Artist's Statement
Over in the nursing home, an old, old woman, with sparse, wispy white hair, sits tied in her wheel chair. Her eyes are unfocused and vacant, staring off into earlier times, other places. Her loose lips are slightly moving, in front of toothless pink gums, mumbling softly as the aides and nurses efficiently pass her by. And as she sits, she strokes the satin edge of her lap quilt, her fingers ceaselessly caressing its ragged edge.
Down the street, a little blond two year old, with pink petal cheeks, snuggles up to her mother, sleepily looking at the pages of the picture book that her mother is reading. Her eyes flutter back, then droop and close. As she finally drifts to sleep, the soft, pudgy fingers of her left hand, twirl her silky hair, slower, and slower, and slower, until, at last, they stop.
I believe that human beings are evolutionarily programmed to touch, to collect and to create objects of beauty. I believe that the physical act of touching, like that of eating, releases endorphins in our brains that cause us pleasure, cause chemical changes at a cellular level that help our immune systems, and, ultimately, cause us to both repeat that behavior and genetically pass it on to our children.

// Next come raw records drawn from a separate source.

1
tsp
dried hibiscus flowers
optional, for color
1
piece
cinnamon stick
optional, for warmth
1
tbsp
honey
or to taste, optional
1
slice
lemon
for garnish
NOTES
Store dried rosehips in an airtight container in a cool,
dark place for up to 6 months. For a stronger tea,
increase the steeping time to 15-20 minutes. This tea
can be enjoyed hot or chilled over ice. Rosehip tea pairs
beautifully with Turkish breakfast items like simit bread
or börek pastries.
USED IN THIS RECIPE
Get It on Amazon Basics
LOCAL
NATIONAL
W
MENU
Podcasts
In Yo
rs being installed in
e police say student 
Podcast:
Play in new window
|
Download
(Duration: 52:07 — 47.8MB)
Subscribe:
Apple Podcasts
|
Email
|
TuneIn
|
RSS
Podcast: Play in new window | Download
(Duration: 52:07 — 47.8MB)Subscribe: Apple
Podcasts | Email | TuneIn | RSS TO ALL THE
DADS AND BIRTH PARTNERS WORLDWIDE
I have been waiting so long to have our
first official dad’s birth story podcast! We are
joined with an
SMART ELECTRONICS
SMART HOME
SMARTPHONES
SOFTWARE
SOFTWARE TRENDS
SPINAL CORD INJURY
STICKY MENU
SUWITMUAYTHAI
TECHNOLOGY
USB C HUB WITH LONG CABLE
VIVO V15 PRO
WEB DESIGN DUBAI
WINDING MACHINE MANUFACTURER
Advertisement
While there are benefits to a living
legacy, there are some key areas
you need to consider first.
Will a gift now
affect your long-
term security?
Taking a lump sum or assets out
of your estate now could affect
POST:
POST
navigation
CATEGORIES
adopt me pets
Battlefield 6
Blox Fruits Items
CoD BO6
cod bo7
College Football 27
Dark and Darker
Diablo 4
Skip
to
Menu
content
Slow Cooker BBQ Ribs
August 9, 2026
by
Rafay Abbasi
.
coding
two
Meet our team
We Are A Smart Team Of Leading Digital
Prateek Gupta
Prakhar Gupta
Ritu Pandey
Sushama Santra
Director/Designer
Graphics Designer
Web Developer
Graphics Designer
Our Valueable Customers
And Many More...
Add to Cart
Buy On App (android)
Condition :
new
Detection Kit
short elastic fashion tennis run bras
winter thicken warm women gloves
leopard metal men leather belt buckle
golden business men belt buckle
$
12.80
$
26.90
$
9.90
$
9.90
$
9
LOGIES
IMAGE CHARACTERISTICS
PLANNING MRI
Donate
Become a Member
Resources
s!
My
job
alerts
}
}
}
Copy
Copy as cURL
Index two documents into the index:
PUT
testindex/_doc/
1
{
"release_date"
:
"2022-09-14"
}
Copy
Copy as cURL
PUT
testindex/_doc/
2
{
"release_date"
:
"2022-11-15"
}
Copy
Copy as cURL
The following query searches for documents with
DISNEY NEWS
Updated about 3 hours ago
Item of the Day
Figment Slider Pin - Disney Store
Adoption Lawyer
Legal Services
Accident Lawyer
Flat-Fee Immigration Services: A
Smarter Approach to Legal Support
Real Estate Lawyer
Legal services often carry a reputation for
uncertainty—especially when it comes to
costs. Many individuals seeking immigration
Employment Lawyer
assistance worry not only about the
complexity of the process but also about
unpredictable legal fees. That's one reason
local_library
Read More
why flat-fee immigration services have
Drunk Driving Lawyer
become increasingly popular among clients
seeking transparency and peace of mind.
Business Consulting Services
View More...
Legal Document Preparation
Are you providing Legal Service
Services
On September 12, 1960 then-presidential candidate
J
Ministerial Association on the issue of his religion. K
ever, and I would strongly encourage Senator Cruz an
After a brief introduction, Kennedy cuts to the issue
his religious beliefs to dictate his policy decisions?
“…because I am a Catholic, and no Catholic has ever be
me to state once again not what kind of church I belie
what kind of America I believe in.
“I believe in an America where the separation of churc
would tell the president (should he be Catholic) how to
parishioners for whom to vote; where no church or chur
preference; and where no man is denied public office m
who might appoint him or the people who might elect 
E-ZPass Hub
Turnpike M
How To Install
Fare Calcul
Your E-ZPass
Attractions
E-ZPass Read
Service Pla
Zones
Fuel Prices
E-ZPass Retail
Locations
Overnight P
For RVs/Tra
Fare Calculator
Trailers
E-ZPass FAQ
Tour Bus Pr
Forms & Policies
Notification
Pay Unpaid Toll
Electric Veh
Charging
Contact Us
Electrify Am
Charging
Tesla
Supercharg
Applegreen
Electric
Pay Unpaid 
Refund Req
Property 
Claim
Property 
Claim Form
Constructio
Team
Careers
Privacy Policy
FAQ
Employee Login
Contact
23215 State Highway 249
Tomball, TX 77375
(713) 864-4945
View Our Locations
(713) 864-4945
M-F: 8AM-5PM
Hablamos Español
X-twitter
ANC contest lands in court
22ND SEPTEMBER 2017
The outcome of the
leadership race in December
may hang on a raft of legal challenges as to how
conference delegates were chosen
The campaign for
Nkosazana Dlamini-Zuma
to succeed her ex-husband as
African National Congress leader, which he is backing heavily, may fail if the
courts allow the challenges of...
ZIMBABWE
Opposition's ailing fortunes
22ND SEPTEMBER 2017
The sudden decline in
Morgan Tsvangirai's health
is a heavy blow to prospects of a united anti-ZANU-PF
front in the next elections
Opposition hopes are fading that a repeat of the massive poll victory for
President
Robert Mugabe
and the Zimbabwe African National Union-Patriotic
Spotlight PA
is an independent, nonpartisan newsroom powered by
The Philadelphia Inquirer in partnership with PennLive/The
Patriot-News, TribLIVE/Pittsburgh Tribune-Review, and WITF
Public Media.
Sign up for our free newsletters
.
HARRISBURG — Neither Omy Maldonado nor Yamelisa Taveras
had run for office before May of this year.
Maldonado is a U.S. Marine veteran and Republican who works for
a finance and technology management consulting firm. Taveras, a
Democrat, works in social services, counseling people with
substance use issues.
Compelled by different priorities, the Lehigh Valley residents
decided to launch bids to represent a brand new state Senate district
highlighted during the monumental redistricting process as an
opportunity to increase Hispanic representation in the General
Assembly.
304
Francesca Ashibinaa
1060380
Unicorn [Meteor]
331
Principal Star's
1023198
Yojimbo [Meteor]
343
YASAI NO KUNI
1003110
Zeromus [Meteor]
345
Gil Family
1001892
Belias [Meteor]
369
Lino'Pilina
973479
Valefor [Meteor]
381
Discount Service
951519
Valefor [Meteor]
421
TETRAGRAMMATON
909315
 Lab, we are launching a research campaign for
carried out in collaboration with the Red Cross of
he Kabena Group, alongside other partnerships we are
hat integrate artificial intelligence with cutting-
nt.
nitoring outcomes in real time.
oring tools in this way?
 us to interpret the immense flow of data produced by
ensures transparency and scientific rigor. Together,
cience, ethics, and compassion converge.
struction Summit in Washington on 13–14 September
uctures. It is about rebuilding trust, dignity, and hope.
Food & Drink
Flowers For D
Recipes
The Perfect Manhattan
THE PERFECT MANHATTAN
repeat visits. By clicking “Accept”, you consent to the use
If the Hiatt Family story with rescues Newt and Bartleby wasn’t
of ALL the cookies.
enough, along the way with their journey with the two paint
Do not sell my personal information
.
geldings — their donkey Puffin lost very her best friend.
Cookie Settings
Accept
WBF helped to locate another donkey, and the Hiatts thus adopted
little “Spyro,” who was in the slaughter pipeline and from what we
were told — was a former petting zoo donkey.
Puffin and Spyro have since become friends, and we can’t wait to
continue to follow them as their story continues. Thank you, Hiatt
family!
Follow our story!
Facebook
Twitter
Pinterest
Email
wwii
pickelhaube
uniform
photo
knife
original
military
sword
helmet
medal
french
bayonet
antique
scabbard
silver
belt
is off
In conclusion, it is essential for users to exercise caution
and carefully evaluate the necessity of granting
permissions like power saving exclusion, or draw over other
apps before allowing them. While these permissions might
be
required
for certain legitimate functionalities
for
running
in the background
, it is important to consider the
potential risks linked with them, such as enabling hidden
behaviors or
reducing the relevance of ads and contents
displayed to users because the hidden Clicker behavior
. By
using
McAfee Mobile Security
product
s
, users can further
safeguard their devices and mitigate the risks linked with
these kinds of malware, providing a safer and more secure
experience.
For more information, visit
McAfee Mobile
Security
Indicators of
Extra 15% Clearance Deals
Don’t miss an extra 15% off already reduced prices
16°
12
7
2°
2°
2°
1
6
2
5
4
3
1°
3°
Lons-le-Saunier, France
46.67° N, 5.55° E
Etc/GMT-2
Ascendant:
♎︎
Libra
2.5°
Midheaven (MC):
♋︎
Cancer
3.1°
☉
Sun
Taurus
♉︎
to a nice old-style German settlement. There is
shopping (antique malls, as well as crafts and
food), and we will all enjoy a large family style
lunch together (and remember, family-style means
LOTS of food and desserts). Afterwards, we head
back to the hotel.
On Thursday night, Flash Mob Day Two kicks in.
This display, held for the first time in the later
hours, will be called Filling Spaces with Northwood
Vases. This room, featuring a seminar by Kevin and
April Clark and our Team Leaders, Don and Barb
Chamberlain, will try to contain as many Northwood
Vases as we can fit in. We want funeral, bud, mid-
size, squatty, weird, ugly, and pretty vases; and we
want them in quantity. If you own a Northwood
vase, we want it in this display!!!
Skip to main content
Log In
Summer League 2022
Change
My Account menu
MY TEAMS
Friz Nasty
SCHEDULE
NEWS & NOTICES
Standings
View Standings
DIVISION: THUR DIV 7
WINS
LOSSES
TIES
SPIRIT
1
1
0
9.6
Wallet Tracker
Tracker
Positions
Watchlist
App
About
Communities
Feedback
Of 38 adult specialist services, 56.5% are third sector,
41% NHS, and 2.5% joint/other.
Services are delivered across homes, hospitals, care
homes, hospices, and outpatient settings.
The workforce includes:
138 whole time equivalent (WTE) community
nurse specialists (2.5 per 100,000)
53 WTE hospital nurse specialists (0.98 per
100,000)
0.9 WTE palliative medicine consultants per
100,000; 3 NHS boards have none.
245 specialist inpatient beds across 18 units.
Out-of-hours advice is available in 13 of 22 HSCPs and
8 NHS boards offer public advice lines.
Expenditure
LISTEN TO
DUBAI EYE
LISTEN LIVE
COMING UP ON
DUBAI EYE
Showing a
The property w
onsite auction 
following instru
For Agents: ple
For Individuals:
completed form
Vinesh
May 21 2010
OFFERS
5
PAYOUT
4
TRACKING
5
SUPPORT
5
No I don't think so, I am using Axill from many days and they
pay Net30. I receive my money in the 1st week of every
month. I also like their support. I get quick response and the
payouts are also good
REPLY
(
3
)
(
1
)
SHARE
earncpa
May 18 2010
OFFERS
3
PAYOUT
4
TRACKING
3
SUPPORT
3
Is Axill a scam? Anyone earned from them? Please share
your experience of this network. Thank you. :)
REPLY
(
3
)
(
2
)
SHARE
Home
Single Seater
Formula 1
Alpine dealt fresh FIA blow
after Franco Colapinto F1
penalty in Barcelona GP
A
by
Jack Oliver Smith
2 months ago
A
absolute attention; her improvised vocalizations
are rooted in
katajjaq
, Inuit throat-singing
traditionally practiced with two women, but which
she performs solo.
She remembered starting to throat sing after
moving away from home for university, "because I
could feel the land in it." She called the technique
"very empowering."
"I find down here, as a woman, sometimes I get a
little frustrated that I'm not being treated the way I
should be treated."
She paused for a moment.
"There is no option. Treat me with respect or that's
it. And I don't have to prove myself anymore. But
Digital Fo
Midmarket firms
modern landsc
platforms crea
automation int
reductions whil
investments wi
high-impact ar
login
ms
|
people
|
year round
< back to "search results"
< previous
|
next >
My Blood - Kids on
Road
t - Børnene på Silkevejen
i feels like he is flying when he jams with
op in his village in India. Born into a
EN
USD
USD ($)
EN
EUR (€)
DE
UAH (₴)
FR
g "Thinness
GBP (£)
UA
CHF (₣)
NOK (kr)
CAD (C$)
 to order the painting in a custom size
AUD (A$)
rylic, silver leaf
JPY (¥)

I believe our desire to collect objects, has helped our species to survive. Each woman who has stashed an immense store of fabric to make quilts, more than is physically possible to utilize in one lifetime, is the inheritor of the genes that allowed her fore bearers to snuggle their children in their collected animal skins during the ice ages. They survived. Their children survived. And the love of the feel of the fur on their faces also survived.
Thus, we, right now, are the inheritors of the genetic pool that has survived eons by touching and collecting objects of function and thus, desirability.
But what of beauty? Intrinsically, there is no such thing. It is our appreciation of a quality or desired characteristic that makes it considered beautiful. Objects, by themselves, are neutral. And yet, we collecting human beings value function, novelty, and rarity.
I create because it gives me an almost physical pleasure. The endorphins are releasing as I touch my beads and feel excitement and wonder as the glass changes color. I create to experience that creative, brain chemical high. I create because I can. I create because I must. I create because I exist.
Artist's Biography
"A shaft of golden sunlight streaming in the window," is one of Karen Bye's earliest memories, and she has been obsessed by color, light, and transparency, ever since. A dedicated dilettante, she has had serial obsessions: calligraphy, metal casting, home construction and design, stained glass, school teaching, obstetrical nursing, surgical nursing, graphic design, web page design, fiber arts, fabric dyeing, quilting, antiques, Victorian architecture, drafting, gardening, aromatherapy, hot springs, alternative healing, and domestic and international travel. For the last ten years, these eclectic interests have culminated in her desire to melt glass and play with fire.
She currently lives in Omak, Washington State, with her husband of 40 years, in an interestingly odd house that sits nestled in a narrow valley, surrounded by huge ancient metamorphic mountains, and tall pine trees.